Shared Well Agreement Example

A common well is usually a well on land, as well as a submersible pump (unless the well is a fluid artesian well). One of the features (usually the one in which the well is located, but not always) is charged for the electricity to operate that pump in the well. It is usually the responsibility of the landowner who has the well to maintain the pump. [10] See Idaho Department of Environmental Quality, www.deq.idaho.gov/water-quality/ground-water/private-wells.aspx (last june 13, 2017). After the agreement has identified the parties, properties and purpose of the agreement, it must indicate who is responsible for the costs of installing, operating and maintaining the well. Water users should be jointly responsible for the authorized use and maintenance of wells. Taking the time to specify how the parties will allocate the costs of maintaining, repairing, upgrading and replacing well equipment, including the date of payment of these costs, can help avoid disputes between the parties and subsequent owners. Developing a well-written sharing agreement will help your clients avoid frequent pitfalls and costly litigation. A shared tree agreement is a contract for drilling, maintenance and use of a well. As a contract, the essential provisions of the agreement must properly identify the parties, characteristics, well and water distribution system, maintenance obligations, facilities and, where appropriate, registered water rights. The parties must be marked by their complete legal names, as well as on their actions. Characteristics, well sites and facilities covered by the agreement must be identified using valid legal descriptions and a diagram showing the location of the well and distribution system associated with the exposure. If the uses and maintenance obligations of the well are not properly identified and specified in the agreement, this may lead to future misunderstandings and costly litigation.

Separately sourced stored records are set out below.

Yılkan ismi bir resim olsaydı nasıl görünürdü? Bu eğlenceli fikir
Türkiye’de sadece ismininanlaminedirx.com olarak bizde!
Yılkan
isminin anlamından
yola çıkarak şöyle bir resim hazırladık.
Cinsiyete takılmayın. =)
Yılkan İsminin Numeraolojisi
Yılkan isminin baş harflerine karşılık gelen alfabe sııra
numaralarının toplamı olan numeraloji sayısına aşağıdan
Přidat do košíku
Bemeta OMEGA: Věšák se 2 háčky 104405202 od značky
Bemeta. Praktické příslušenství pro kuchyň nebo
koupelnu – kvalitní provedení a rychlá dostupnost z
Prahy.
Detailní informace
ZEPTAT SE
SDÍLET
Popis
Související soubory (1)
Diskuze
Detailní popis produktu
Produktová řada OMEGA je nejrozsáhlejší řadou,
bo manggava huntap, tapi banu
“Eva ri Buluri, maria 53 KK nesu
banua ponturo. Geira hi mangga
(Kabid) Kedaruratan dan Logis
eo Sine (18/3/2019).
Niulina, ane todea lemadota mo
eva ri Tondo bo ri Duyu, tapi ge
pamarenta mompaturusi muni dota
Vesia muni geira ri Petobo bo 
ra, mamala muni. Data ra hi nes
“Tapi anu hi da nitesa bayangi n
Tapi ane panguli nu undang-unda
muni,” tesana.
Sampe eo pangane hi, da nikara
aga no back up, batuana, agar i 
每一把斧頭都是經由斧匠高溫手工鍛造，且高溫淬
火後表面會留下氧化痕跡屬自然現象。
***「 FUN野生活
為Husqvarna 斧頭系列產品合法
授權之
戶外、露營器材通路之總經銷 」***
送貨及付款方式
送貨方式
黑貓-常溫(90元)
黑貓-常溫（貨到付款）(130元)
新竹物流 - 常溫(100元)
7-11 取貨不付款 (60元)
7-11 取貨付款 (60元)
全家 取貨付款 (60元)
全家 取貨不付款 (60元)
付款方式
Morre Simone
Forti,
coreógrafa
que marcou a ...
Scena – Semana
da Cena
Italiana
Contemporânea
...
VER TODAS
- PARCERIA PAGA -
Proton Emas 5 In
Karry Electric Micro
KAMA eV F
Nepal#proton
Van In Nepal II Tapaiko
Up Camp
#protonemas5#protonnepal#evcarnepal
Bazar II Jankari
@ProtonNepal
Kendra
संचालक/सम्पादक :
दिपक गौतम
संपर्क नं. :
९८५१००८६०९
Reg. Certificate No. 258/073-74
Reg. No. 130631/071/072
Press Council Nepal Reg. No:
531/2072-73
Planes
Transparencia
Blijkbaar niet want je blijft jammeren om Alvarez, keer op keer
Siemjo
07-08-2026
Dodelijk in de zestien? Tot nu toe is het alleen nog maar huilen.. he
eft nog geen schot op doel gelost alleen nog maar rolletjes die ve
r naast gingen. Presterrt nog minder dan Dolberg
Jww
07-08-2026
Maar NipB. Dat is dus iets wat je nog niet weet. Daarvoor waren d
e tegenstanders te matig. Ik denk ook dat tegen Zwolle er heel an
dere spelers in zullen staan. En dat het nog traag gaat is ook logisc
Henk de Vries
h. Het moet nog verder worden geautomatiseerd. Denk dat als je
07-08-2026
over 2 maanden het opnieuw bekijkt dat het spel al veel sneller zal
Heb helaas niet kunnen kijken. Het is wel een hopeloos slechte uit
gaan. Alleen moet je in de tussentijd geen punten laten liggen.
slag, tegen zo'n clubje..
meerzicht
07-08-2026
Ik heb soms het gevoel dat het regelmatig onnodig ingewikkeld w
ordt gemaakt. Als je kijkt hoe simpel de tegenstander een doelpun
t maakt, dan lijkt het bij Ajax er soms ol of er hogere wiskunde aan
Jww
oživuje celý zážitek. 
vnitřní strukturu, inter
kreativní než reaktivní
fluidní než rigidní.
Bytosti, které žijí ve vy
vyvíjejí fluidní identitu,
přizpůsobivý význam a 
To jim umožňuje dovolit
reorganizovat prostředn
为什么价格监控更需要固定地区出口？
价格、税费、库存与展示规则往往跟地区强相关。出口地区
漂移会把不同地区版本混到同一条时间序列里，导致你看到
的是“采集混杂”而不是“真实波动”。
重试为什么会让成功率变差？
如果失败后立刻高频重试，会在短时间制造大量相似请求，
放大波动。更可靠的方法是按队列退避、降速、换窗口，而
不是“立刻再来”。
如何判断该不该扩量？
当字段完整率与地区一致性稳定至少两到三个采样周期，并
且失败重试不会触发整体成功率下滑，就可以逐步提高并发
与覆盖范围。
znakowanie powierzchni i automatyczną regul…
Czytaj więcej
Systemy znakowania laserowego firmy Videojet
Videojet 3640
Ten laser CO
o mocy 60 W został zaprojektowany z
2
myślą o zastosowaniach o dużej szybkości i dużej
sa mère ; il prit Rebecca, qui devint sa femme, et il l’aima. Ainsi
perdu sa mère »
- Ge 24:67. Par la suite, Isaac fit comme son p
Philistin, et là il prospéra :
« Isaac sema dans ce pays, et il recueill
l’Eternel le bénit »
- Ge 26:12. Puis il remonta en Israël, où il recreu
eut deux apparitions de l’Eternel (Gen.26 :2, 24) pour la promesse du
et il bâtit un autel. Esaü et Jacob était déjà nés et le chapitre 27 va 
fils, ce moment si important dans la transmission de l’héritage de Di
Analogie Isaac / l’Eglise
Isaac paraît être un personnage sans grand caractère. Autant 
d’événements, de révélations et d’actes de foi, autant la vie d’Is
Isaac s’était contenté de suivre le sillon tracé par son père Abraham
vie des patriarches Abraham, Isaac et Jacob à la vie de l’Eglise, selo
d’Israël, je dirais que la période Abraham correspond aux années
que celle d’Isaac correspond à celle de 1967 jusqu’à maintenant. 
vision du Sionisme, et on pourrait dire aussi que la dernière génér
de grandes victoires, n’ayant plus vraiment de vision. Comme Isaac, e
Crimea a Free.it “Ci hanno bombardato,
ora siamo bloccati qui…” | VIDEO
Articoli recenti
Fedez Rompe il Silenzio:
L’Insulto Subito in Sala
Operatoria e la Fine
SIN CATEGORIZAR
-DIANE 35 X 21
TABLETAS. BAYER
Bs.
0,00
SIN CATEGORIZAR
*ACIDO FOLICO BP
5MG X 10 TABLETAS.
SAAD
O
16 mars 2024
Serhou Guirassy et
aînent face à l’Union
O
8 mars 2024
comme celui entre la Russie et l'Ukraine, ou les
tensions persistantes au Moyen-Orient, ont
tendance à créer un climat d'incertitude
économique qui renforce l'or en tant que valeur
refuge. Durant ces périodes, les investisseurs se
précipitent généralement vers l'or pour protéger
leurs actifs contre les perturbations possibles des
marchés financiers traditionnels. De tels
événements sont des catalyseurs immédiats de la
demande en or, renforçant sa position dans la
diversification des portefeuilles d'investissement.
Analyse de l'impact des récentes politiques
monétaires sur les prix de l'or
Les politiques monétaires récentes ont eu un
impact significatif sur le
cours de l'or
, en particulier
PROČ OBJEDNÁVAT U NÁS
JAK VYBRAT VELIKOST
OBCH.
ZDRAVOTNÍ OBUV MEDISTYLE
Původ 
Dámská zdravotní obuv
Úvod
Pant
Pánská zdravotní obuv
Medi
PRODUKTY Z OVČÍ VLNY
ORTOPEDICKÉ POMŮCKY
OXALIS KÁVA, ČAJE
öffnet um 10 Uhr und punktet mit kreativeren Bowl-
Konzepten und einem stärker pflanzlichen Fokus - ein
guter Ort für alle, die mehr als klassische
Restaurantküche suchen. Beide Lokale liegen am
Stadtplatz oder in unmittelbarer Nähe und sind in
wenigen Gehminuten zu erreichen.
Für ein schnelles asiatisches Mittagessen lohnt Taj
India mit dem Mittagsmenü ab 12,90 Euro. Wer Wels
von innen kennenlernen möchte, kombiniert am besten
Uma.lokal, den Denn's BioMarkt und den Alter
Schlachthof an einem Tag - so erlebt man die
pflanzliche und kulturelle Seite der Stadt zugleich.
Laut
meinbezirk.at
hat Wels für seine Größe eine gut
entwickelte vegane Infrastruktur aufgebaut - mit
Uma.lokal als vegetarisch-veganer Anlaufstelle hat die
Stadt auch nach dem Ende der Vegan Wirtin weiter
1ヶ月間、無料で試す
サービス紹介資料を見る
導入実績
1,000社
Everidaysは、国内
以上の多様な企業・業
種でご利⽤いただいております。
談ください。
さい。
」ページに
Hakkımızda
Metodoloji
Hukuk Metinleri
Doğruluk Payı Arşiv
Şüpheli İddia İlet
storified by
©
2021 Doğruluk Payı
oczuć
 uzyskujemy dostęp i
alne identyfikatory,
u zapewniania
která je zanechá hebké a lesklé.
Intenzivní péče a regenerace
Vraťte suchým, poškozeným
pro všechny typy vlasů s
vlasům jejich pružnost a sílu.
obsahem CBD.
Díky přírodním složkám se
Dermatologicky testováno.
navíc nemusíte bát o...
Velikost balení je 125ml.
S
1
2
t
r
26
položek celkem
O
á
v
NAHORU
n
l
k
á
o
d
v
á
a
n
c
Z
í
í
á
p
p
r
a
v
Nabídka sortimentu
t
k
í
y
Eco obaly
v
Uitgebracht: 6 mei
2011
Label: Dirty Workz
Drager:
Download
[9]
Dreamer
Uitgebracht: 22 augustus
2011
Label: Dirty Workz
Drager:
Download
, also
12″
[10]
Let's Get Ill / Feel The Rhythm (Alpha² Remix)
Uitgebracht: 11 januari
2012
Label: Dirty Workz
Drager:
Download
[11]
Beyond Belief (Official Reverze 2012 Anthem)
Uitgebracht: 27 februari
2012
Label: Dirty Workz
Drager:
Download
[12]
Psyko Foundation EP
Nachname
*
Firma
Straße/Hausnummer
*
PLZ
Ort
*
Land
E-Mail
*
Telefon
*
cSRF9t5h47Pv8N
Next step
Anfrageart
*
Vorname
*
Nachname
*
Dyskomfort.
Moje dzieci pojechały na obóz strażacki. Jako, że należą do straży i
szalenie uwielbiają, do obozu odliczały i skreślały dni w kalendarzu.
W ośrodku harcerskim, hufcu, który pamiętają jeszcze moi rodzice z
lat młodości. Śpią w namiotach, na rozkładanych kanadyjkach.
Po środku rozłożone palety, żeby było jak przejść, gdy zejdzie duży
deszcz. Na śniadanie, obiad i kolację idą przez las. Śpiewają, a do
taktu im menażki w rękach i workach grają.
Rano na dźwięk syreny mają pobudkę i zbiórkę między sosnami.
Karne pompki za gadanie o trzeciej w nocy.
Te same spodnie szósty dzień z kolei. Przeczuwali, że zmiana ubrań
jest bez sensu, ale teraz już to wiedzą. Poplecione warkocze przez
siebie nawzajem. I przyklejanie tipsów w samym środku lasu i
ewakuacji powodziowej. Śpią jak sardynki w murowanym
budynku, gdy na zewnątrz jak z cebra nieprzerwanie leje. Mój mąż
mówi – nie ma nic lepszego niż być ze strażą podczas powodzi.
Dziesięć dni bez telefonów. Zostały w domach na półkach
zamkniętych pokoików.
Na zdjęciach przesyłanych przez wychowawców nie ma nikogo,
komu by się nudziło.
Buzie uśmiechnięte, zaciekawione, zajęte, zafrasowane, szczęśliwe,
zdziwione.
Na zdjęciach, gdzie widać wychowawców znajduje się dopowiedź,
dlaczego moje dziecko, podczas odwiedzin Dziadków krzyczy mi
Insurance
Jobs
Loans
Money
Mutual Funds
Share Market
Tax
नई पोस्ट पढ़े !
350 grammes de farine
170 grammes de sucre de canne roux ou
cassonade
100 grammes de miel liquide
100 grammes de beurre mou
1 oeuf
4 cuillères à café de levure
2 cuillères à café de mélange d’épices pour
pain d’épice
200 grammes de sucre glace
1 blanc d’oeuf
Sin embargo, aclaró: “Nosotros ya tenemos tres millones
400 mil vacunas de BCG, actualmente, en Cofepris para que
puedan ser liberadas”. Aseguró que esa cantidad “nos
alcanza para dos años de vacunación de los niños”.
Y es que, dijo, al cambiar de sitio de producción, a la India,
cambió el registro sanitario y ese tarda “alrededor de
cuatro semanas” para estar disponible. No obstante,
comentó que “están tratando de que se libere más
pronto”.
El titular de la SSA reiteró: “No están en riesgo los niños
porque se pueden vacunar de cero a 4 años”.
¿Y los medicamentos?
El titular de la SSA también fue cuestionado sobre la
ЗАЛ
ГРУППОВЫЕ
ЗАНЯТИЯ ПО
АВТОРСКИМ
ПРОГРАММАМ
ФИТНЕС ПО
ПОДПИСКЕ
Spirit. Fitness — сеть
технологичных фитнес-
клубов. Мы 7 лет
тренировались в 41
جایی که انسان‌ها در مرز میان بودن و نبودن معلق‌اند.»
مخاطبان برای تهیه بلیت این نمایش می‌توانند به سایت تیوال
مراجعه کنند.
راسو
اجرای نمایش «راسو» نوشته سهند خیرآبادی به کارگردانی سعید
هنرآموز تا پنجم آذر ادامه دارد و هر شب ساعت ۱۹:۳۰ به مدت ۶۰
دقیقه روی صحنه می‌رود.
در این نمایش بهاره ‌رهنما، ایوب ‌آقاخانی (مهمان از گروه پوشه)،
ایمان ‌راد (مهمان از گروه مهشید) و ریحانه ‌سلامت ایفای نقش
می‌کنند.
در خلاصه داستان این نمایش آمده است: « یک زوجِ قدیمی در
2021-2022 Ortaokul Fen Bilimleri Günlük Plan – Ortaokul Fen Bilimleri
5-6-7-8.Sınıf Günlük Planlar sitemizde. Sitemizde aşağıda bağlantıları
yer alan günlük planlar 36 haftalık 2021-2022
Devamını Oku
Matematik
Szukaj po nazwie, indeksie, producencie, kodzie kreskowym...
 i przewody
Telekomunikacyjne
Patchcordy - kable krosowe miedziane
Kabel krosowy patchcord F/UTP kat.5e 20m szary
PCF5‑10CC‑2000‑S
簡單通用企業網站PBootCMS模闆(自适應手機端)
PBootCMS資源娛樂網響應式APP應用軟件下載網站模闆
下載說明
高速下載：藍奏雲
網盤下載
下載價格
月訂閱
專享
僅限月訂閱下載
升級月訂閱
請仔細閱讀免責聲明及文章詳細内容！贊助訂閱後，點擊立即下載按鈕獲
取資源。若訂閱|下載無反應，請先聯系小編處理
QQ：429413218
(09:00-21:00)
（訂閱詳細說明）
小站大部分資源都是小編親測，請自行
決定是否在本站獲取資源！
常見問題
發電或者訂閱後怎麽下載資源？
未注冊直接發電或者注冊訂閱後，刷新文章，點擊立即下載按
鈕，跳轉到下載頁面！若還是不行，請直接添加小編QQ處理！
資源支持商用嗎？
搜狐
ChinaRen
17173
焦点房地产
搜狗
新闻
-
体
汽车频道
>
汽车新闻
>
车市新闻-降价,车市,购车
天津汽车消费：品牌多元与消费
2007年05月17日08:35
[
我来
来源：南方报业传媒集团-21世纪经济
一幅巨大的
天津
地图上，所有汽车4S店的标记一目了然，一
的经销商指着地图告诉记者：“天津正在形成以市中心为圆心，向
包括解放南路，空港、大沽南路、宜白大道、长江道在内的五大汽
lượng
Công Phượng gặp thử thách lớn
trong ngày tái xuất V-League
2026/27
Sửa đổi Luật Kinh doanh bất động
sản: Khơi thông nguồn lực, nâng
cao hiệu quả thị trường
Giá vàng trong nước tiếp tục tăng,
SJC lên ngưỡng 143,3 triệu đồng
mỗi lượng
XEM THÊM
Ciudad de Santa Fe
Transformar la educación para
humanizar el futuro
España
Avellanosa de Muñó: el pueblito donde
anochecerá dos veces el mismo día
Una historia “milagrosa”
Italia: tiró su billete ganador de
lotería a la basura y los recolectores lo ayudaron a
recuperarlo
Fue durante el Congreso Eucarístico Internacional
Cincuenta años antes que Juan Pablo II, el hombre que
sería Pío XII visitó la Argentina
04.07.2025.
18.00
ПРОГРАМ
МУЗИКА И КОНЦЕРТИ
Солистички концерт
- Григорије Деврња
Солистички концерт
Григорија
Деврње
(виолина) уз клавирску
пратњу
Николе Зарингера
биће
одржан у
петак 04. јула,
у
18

We recommend that, when a buyer is informed, the property includes a common well, in addition to ensuring that there is a titration agreement, that he also receives a copy of the agreement and that he reads or pays for his lawyer to verify the contents of the agreement, which is particularly important in older neighbourhoods. Well, the agreements may have been registered several years ago and sometimes no longer reflect what is happening on real estate. For example, the first two neighbours, when the area was developed, reached an agreement and registered the agreement. Since then, other neighbours may have been allowed to „tap“ into the well, perhaps a new well was dug years ago in an emergency, or perhaps larger real estate has been subdivided, and the reserve that originally registered the Fountain Agreement has referred to newly created securities, but does not refer to the new securities. In a cursory revision of these titles, there may be a registered well agreement, but without verifying the content of the agreement, there is no way to say whether it adequately addresses the current situation. If you are buying a home with a common well, you must enter into an agreement with other well users to protect access to the water supply and spell out the costs and responsibilities for system maintenance. A well-written sharing agreement is like any other contract. It should allow the parties to clearly understand their water rights and facility rights for the well and their obligations under the agreement.

Ideally, the agreement will avoid any misunderstanding between the parties, as there is no confusion about the definitions, use, maintenance and repair of the well. If the parties register the agreement, future disputes can be avoided. [17] With good preparation, parties considering a collective agreement can avoid many common problems.